Delivering to the Gold Fields
50.5 x 59 cm
est. $20,000 - 30,000
PROVENANCE Private Collection, Wellington
Simplicity was a distinctive feature of Trevor Moffitt's art along with his trademark impasto application of paint and solid, tonally modelled forms. Through his art Moffitt celebrated New Zealand folklore, immortalising events and participants in a way that no other artist has.
During the 1950s Moffitt attended the University of Canterbury School of Fine Art and was taught by Canterbury artists Bill Sutton and Russell Clark who were searching for an identifiable New Zealand style. Moffitt had his first solo exhibition, a show of Southland landscape paintings at the Invercargill Public Art Gallery in April 1960. In 1962 he commenced his Gold Miner series, based on his childhood experience of gold miners in Waikaia.
Often confrontational in its honesty, Moffitt's boldly direct expressionist style was considered almost primitive this leading to slow recognition of his works. Included in sale are four extraordinary works by the artist. Two of which are from Moffitt's Stanley Graham series from 1986 to 1987. During this period he produced 51 paintings, roughly a chronological description of Graham's life leading to the infamous shootings and manhunt.
This series is in part a commentary on a time when mental health was neglected and men were encourage to 'bottle things up'. Moffitt commented: The lessons of the man [i.e.
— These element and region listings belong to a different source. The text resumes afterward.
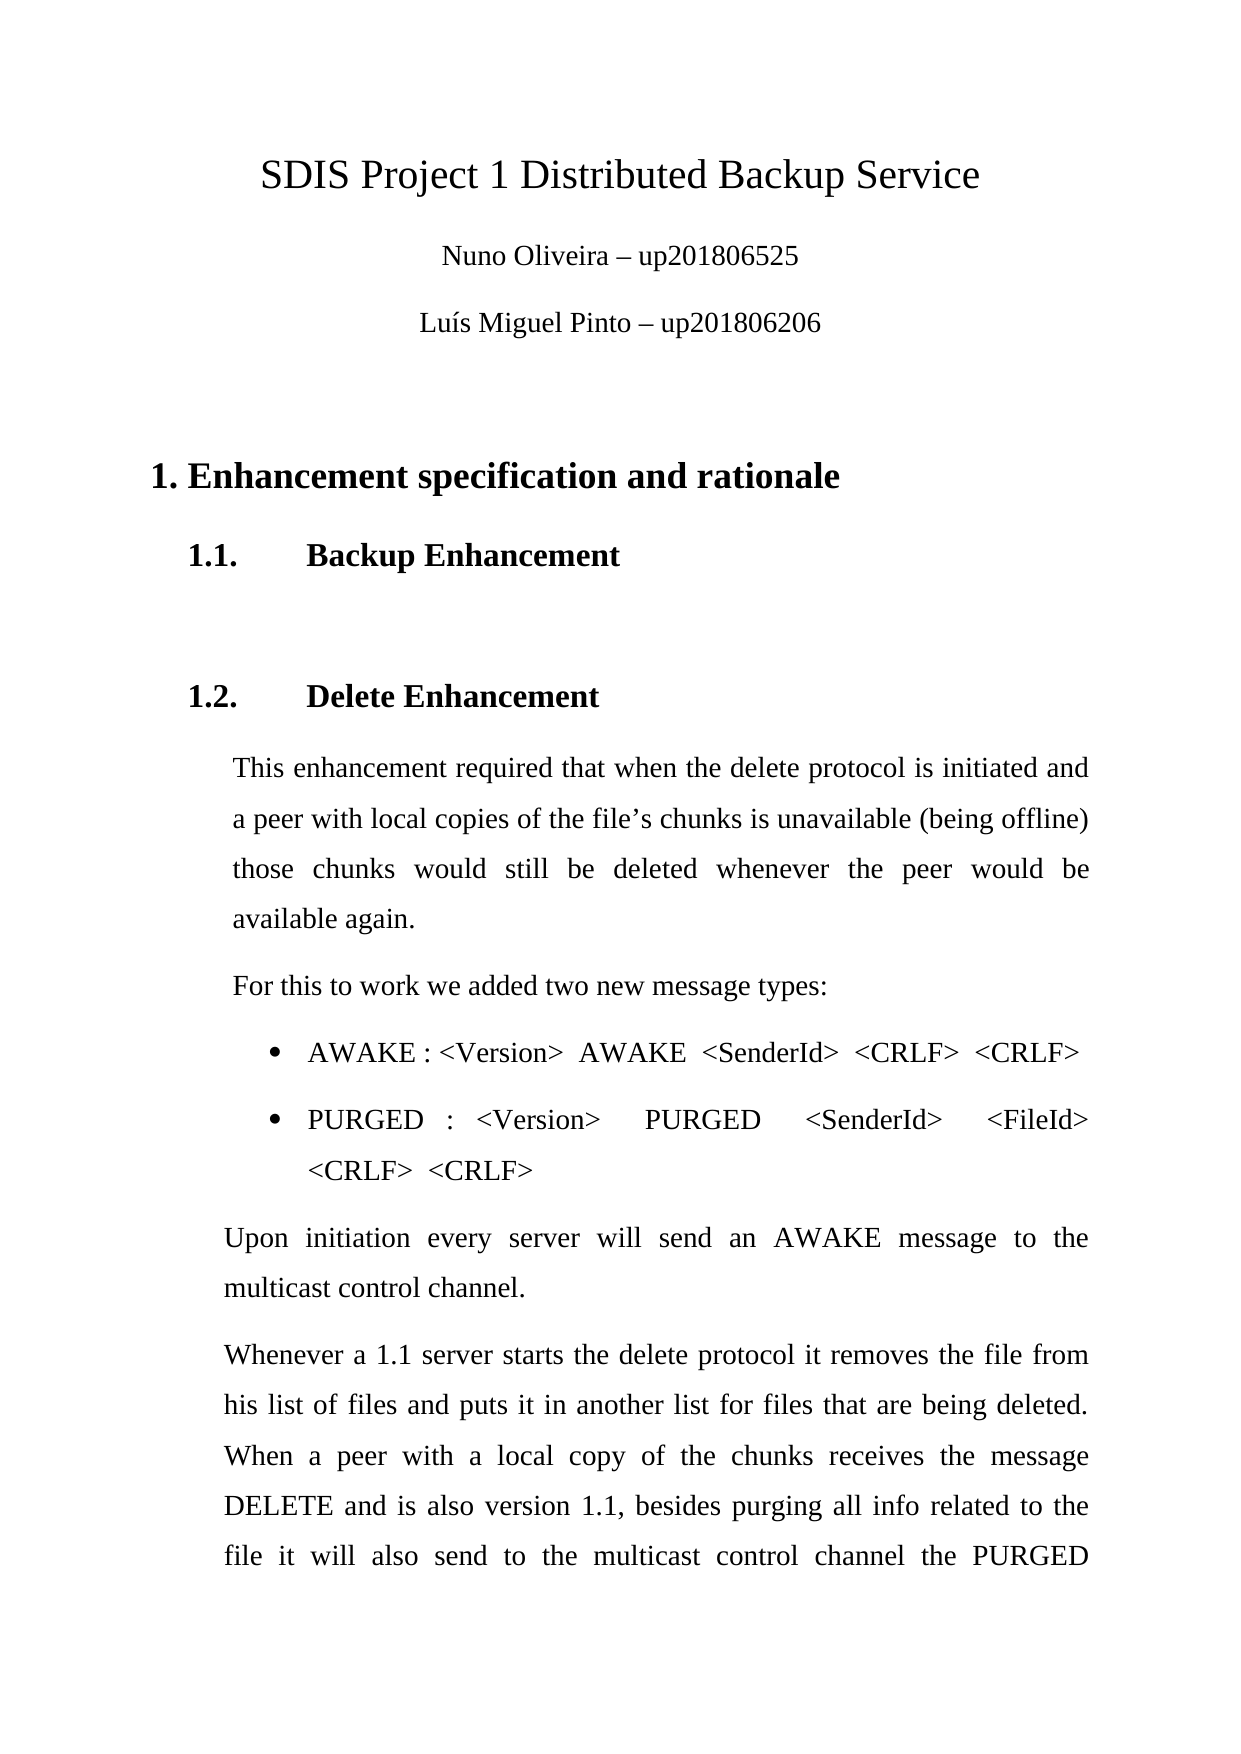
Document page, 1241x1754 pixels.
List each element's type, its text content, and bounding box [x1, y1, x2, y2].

list Backup Enhancement [187, 535, 1090, 573]
list This enhancement required that when the delete protocol is initiated and a peer with local copies of the file’s chunks is unavailable (being offline) those chunks would still be deleted whenever the peer would be available again. [232, 751, 1090, 935]
list AWAKE : <Version> AWAKE <SenderId> <CRLF> <CRLF> [270, 1035, 1090, 1069]
list PURGED : <Version> PURGED <SenderId> <FileId> <CRLF> <CRLF> [270, 1102, 1090, 1186]
text SDIS Project 1 Distributed Backup Service [150, 150, 1090, 198]
text Whenever a 1.1 server starts the delete protocol it removes the file from his list of files and puts it in another list for files that are being deleted. When a peer with a local copy of the chunks receives the message DELETE and is also version 1.1, besides purging all info related to the file it will also send to the multicast control channel the PURGED [224, 1337, 1090, 1572]
text Nuno Oliveira – up201806525 [150, 238, 1090, 272]
list For this to work we added two new message types: [232, 968, 1090, 1002]
list Delete Enhancement [187, 676, 1090, 715]
text Upon initiation every server will send an AWAKE message to the multicast control channel. [224, 1220, 1090, 1304]
list Enhancement specification and rationale [150, 454, 1090, 497]
text Luís Miguel Pinto – up201806206 [150, 306, 1090, 339]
Graham] are still to be learnt - that a lack of communication leads to violence in society.
The Stanley Graham series was exhibited at the Louise Beale Gallery in 1987. Moffitt sent up thirty works, four priced at $3,000 and the rest at $1,500, although six of these had already been pre-sold by the artist.
In the 1988 Winter edition of Art New Zealand Penny Orme wrote an article on Trevor Moffitt. While illustrated with images from the latest Stanley Graham series she also referenced the series Mackenzie, My Father's Life, and Artist as a Solo Father to highlight that; In depicting the courses of these lives, Moffitt manifests his concern for the human condition.